When Davis retired, Miller defeated Larry Grossman, Roy McMurtry and Dennis Timbrell for the leadership of the Progressive Conservative party in its January 1985 leadership convention.

Davis and his predecessor John Robarts were considered Red Tories and ran relatively progressive administrations that increased public investment and expanded the public sector.

Under their watch, the Ontario Tories were often seen to be running left of the Liberals. Miller, on the other hand, was more typical of the party's base of social conservatives from Ontario's rural areas. When Davis officially stepped down on February 8, 1985, Miller became Premier. Miller's victory created some divisions in the Progressive Conservative Party, and he had difficulty keeping order among senior party staff.

In February, 1985, Miller announced his first cabinet with a record 33 members including 7 Ministers without portfolio. The size of the cabinet belied Miller's rhetoric of a lean, efficient government. David Peterson called it the "fattest, most bloated Cabinet in the history of this province".

===1985 election===

Miller's Progressive Conservatives had a significant lead in the polls of around 55% (compared to the two opposition parties, in the low to mid 20s) when he called an election for May 1985, but his campaign was considered disastrous. He elicited controversy when he refused to agree to a television debate with Liberal leader David Peterson and New Democratic Party leader Bob Rae. This decision is thought to have hurt Miller's standing with the public. His situation was also made more difficult by Davis's decision to extend public funding for Catholic Separate Schools to grade 13, a decision that had been left to Miller to implement. Although the policy was supported by all parties in the legislature, it was unpopular with some in the Tories' traditional rural Protestant base. Many PC voters were so upset that they simply stayed home on election day because of this issue.

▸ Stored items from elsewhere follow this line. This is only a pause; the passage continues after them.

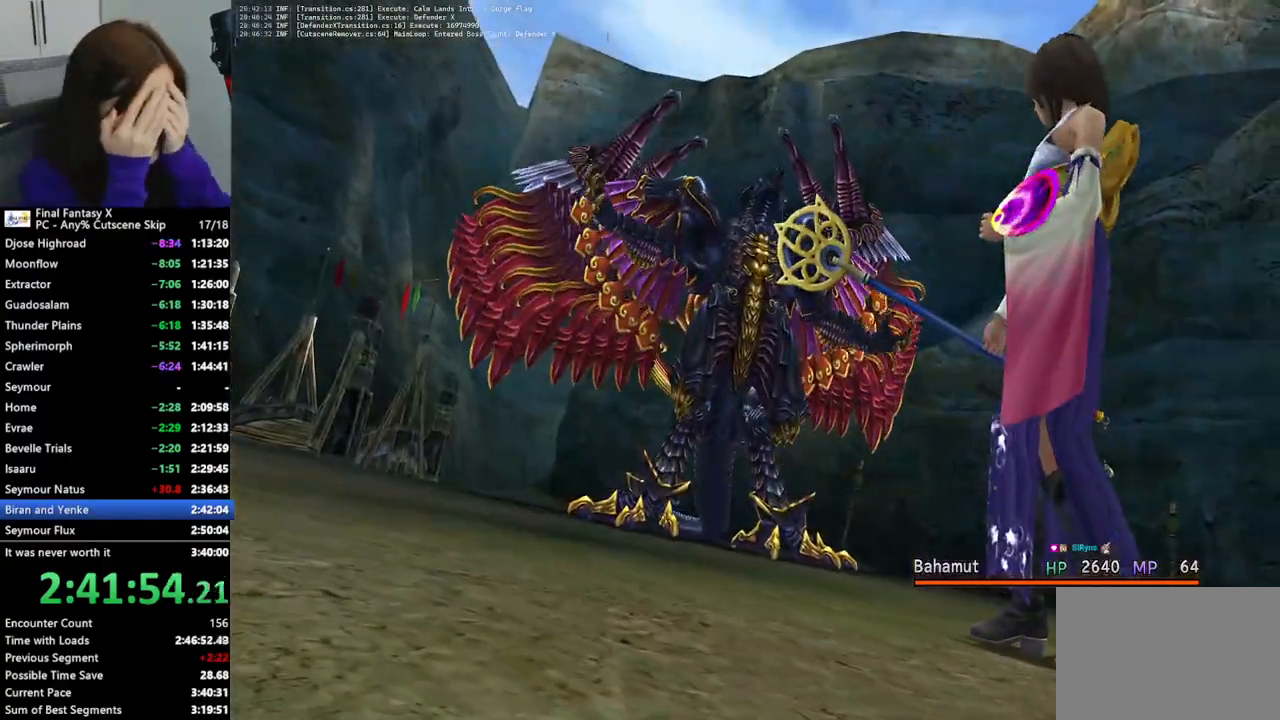
{"buttons": ["CROSS"], "left_stick": "center", "right_stick": "center", "events": [[100, "CROSS", "down"], [200, "CROSS", "up"], [300, "CROSS", "down"], [367, "CROSS", "up"], [500, "CROSS", "down"]]}
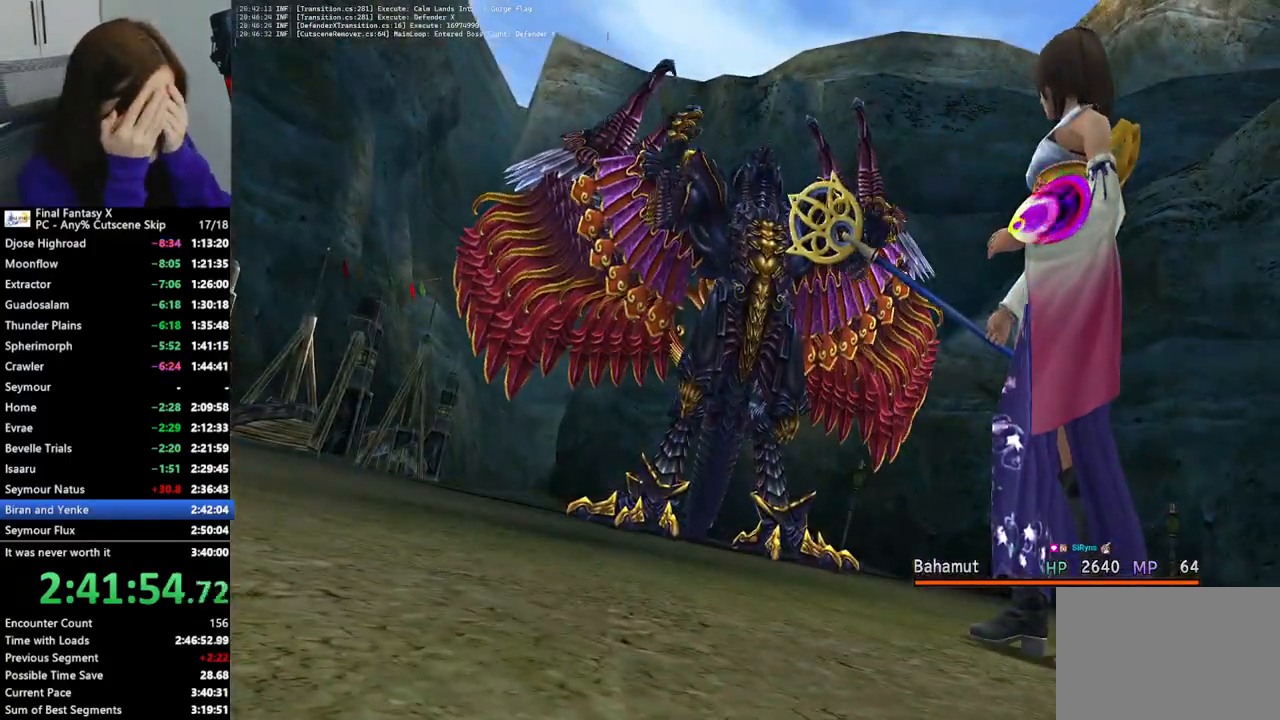
{"buttons": ["CROSS"], "left_stick": "center", "right_stick": "center", "events": [[67, "CROSS", "up"], [133, "CROSS", "down"], [233, "CROSS", "up"], [333, "CROSS", "down"], [433, "CROSS", "up"], [500, "CROSS", "down"]]}
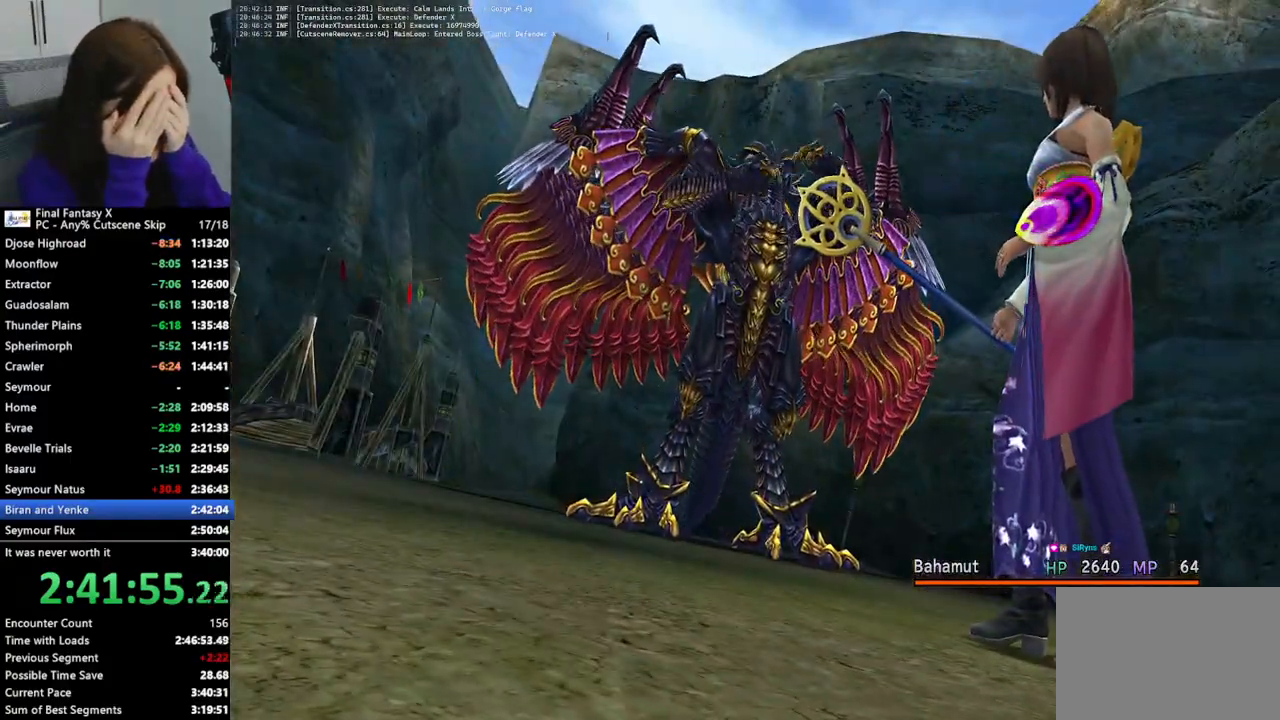
{"buttons": [], "left_stick": "center", "right_stick": "center", "events": [[100, "CROSS", "up"]]}
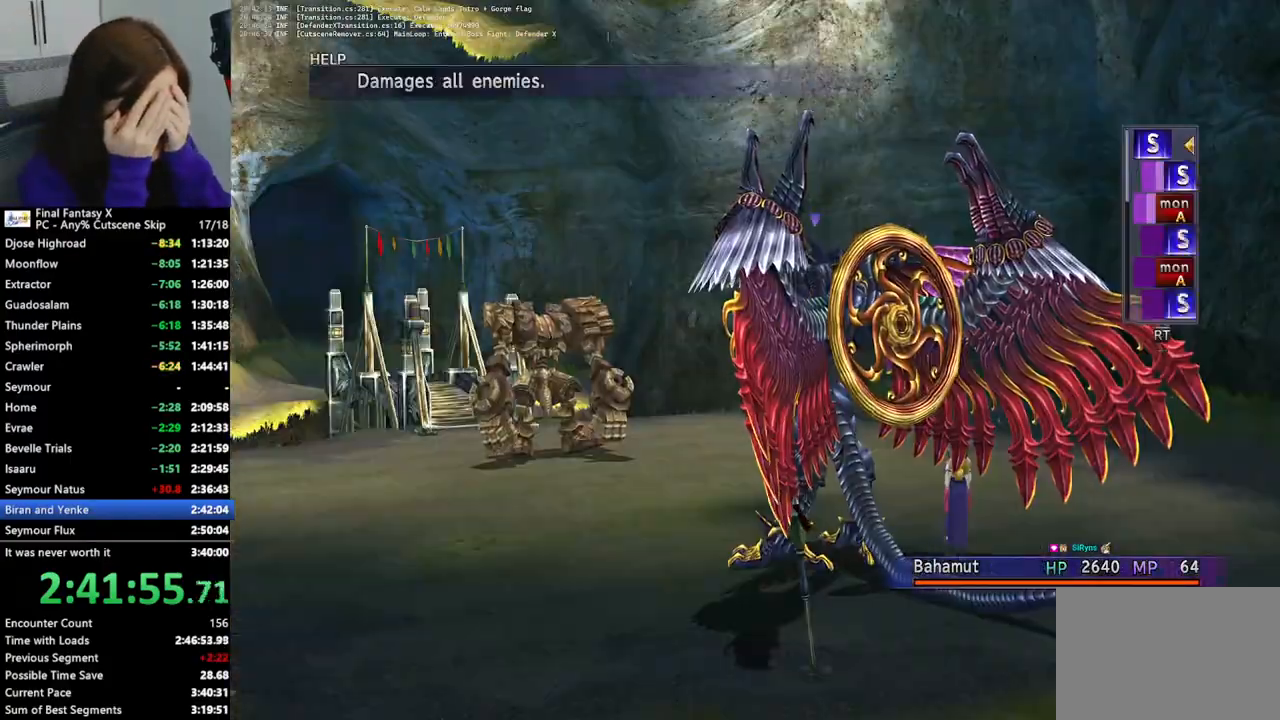
{"buttons": [], "left_stick": "center", "right_stick": "center", "events": []}
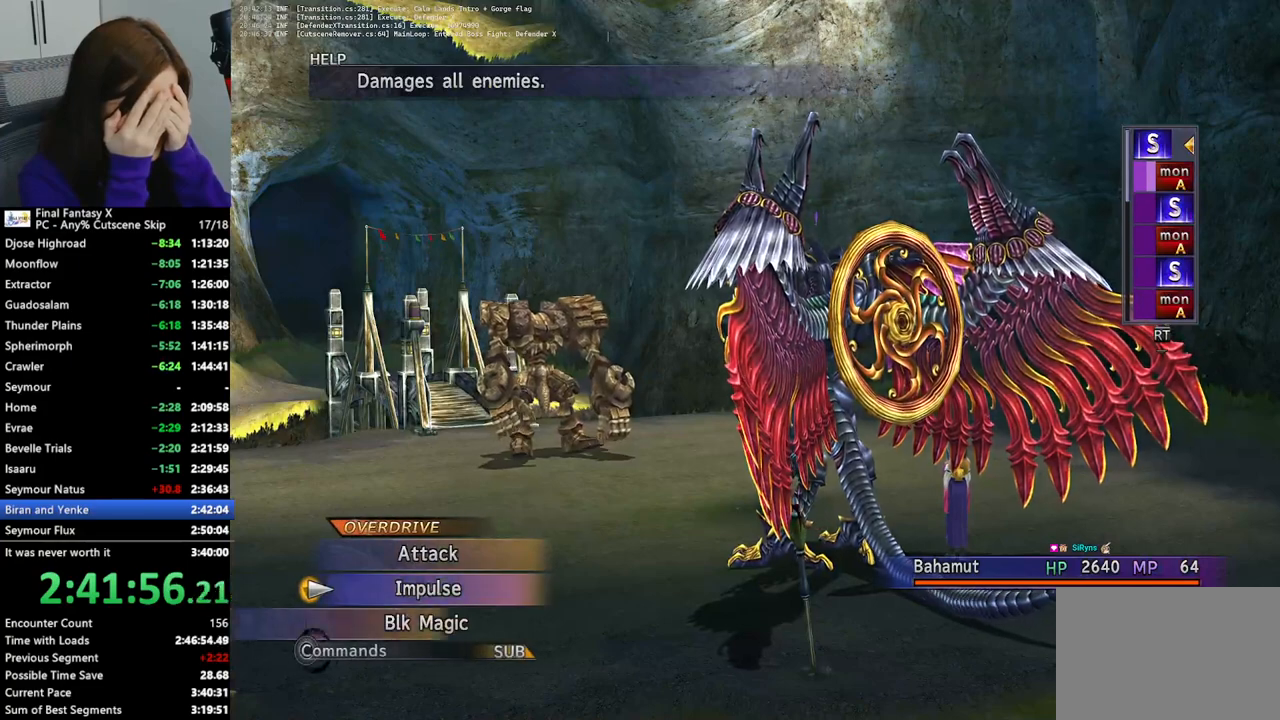
{"buttons": [], "left_stick": "center", "right_stick": "center", "events": [[333, "DPAD_UP", "down"], [433, "DPAD_UP", "up"]]}
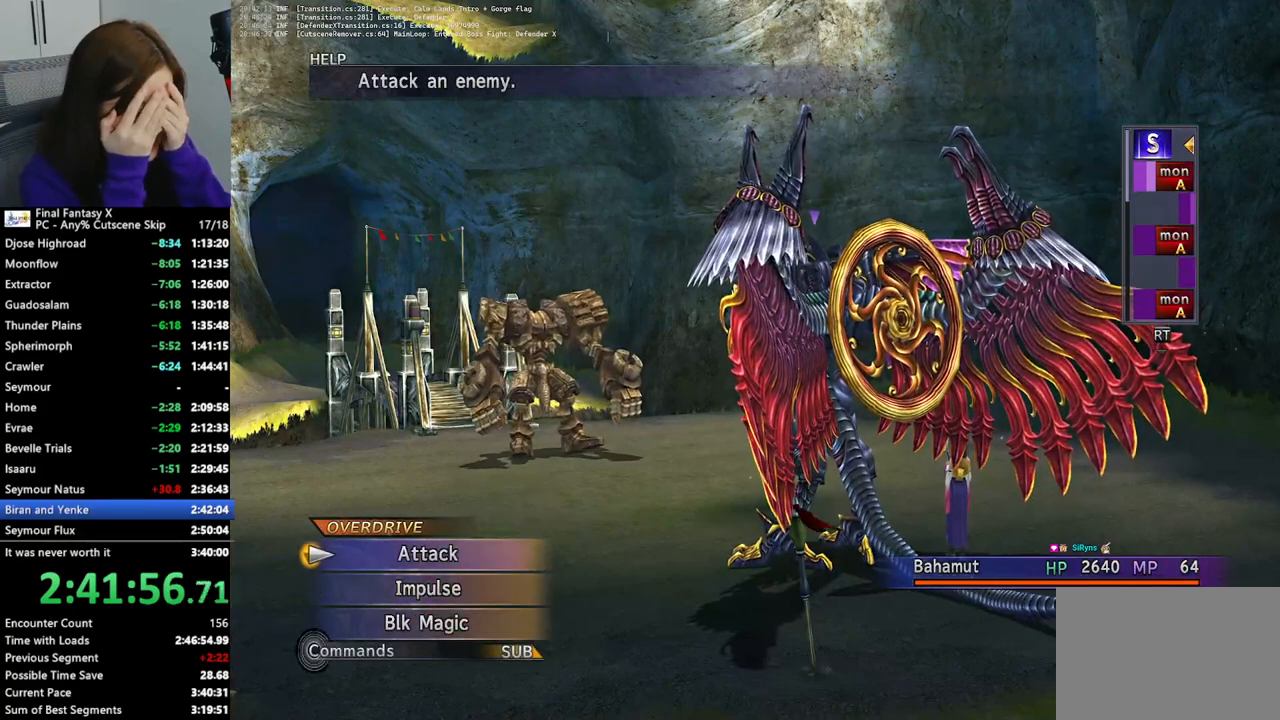
{"buttons": [], "left_stick": "center", "right_stick": "center", "events": []}
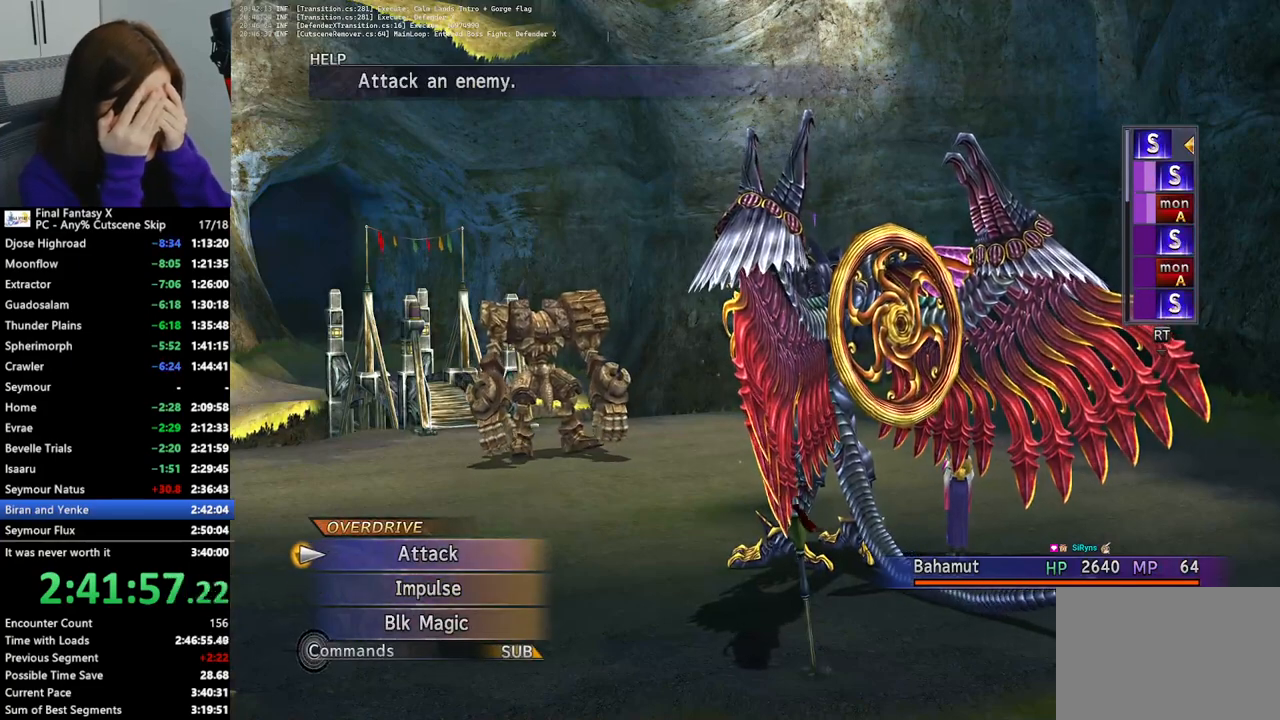
{"buttons": [], "left_stick": "center", "right_stick": "center", "events": []}
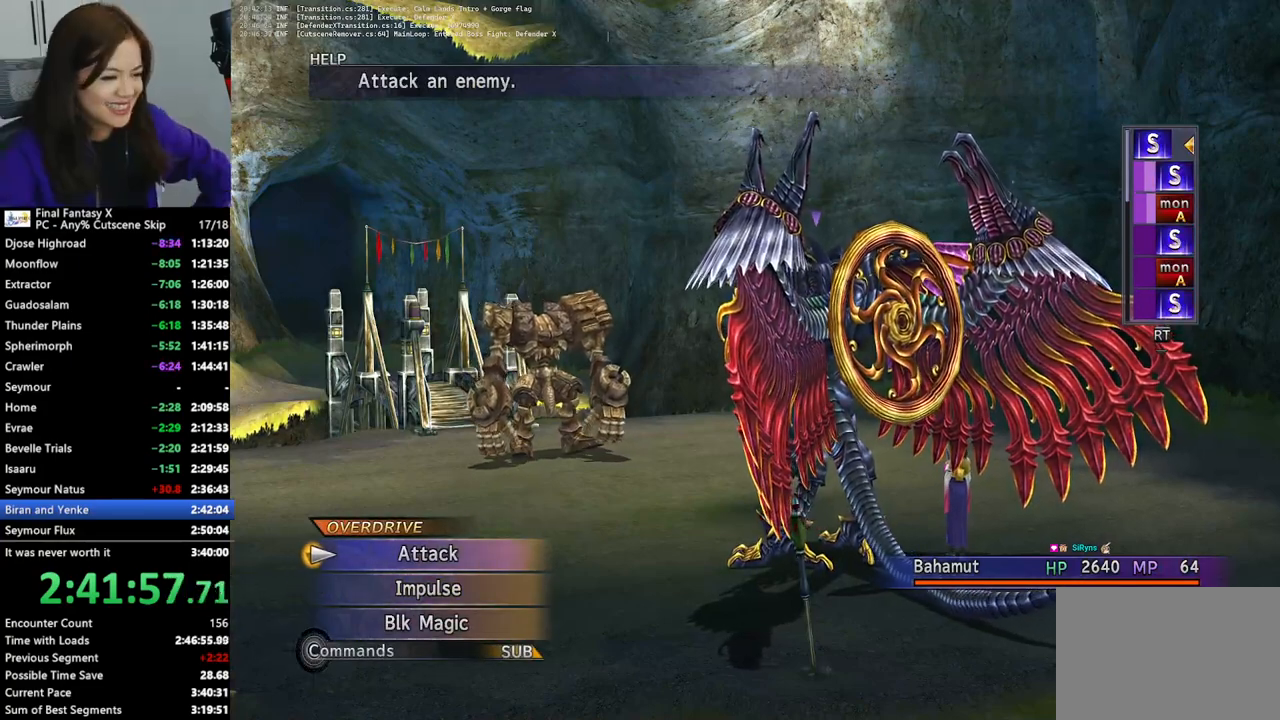
{"buttons": [], "left_stick": "center", "right_stick": "center", "events": [[400, "CROSS", "down"], [467, "CROSS", "up"]]}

In the election, the Liberals won a narrow plurality of the popular vote. However, at the time rural areas were still overrepresented in the Legislative Assembly, enabling Miller to win reelection. However, the Tories were cut down to a minority government, in which the Tories had only four more seats than the Liberals and were 11 seats short of a majority. The NDP, with 25 seats, held the balance of power.

===Minority government and defeat===
After several weeks of negotiations with both parties, the NDP signed an agreement with Peterson to support a Liberal minority government. As per this agreement, Rae introduced a Motion of No Confidence in the Miller government, which carried. As a result of the Liberal-NDP accord, Lieutenant-Governor John Black Aird asked Peterson to form a government. Miller formally resigned as Premier on June 26, 1985; ending 42 years of Progressive Conservative rule over Ontario.

Miller resigned as Progressive Conservative leader soon afterward. He was replaced by Larry Grossman in a November 1985 leadership convention. Miller formally resigned as party leader and Leader of the Opposition in early 1986. He played only a minor role in the legislature after this time, and did not seek re-election in 1987.

===Cabinet positions===

Davis ministry, Province of Ontario (1971–1985)
Cabinet posts (4)
| Predecessor | Office | Successor |
| Gordon Walker | Minister of Industry and Trade 1983–1985 | Andy Brandt |
| Darcy McKeough | Treasurer and Minister of Economics 1978–1983 | Larry Grossman |
| Leo Bernier | Minister of Natural Resources 1977–1978 | James Auld |
| Richard Potter | Minister of Health 1974–1977 | Dennis Timbrell |

==Later life==
After leaving the legislature, Miller later became chairman of the District of Muskoka.

The Tories did not return to power in Ontario until the 1995 election, when Mike Harris, who Miller had brought to his cabinet as Minister of Natural Resources, became premier.

Miller returned to private life, dying in 2000. His son, Norm Miller, entered provincial politics in 2001, winning a by-election in the riding of Parry Sound—Muskoka after Ernie Eves resigned the seat.